**BRIEF A:** In the rows, could you rewrite the stretch from the line containing "sencilla en tu caja mini ITX." through the line containing "Ver versión web" so that "heatpipes" becomes "tubos de calor", leaving everything else the same?
[Opening DOCUMENT SECTION section]
Once I start the sauteeing process, I usually cook it for maybe 6-10 minutes....depends how crispy you like your veggies, how much you are cooking, etc. I guess I eyeball a lot of stuff.....writing it out is making me realize how not exact my cooking is........
******************************
Ingredients:
Sweet Potatoes
Onion
Yellow Squash
(You could probably also add bell pepper or zucchini or carrots)
garlic
ginger (fresh or powder, whatever you have)
cumin
curry
salt
pepper
coconut oil (I'm sure you could use olive oil here, but the coconut oil kind of made this awesome)
My cousin and I kind of made this up with what was in my fridge after yoga one night...so it's very not precise.....but it was surprisingly, awesomely good.
1.) Cut onion and garlic (or use garlic powder, or that pre-minced stuff in the jar)
2.) Cut sweet potatoes (with skin-so obviously, you'd wash them well first) into cubes
3.) Sautee garlic and onions in coconut oil (I don't know how much, you won't need a lot)
[Closing DOCUMENT SECTION section]
**BRIEF B:**
Answer these questions about the sweet potato recipe:
(i) How many minutes does the writer usually sauté the vegetables?
(ii) Which oil does the recipe call for?
(iii) What shape are the sweet potatoes cut into?
[Opening PROVIDED DATA section]
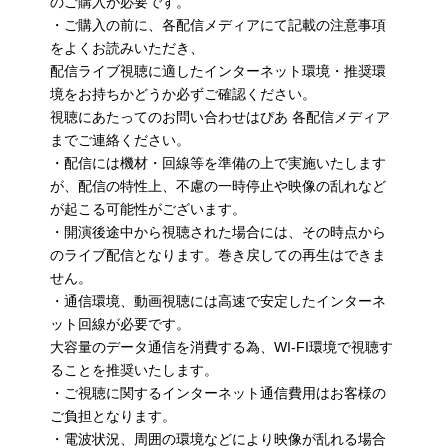
のご購入が必要です。
・ご購入の前に、各配信メディアにて記載の注意事項
をよくお読みいただき、
配信ライブ視聴に適したインターネット環境・推奨環
境をお持ちかどうか必ずご確認ください。
視聴にあたってのお問い合わせはぴあ 各配信メディア
までご連絡ください。
・配信には機材・回線等を準備の上で実施いたします
が、配信の特性上、不慮の一時停止や映像の乱れなど
が起こる可能性がございます。
・開演後途中から視聴された場合には、その時点から
のライブ配信となります。巻き戻しての再生はできま
せん。
・通信環境、動画視聴には高速で安定したインターネ
ット回線が必要です。
大容量のデータ通信を消費する為、WI-FI環境で視聴す
ることを推奨いたします。
・ご視聴に関するインターネット通信費用はお客様の
ご負担となります。
・電波状況、周囲の環境などにより映像が乱れる場合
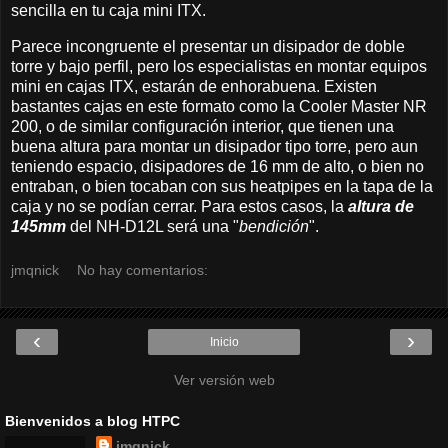
sencilla en tu caja mini ITX.
Parece incongruente el presentar un disipador de doble
torre y bajo perfil, pero los especialistas en montar equipos
mini en cajas ITX, estarán de enhorabuena. Existen
bastantes cajas en este formato como la Cooler Master NR
200, o de similar configuración interior, que tienen una
buena altura para montar un disipador tipo torre, pero aun
teniendo espacio, disipadores de 16 mm de alto, o bien no
entraban, o bien tocaban con sus heatpipes en la tapa de la
caja y no se podían cerrar. Para estos casos, la
altura de
145mm
del NH-D12L será una "
bendición
".
jmqnick
No hay comentarios:
‹
›
Inicio
Ver versión web
Bienvenidos a blog HTPC
jmqnick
[Closing PROVIDED DATA section]
**EXPECTED ANSWER A:**
sencilla en tu caja mini ITX.
Parece incongruente el presentar un disipador de doble
torre y bajo perfil, pero los especialistas en montar equipos
mini en cajas ITX, estarán de enhorabuena. Existen
bastantes cajas en este formato como la Cooler Master NR
200, o de similar configuración interior, que tienen una
buena altura para montar un disipador tipo torre, pero aun
teniendo espacio, disipadores de 16 mm de alto, o bien no
entraban, o bien tocaban con sus tubos de calor en la tapa de la
caja y no se podían cerrar. Para estos casos, la
altura de
145mm
del NH-D12L será una "
bendición
".
jmqnick
No hay comentarios:
‹
›
Inicio
Ver versión web

**EXPECTED ANSWER B:**
(i) About 6-10 minutes
(ii) Coconut oil
(iii) Cubes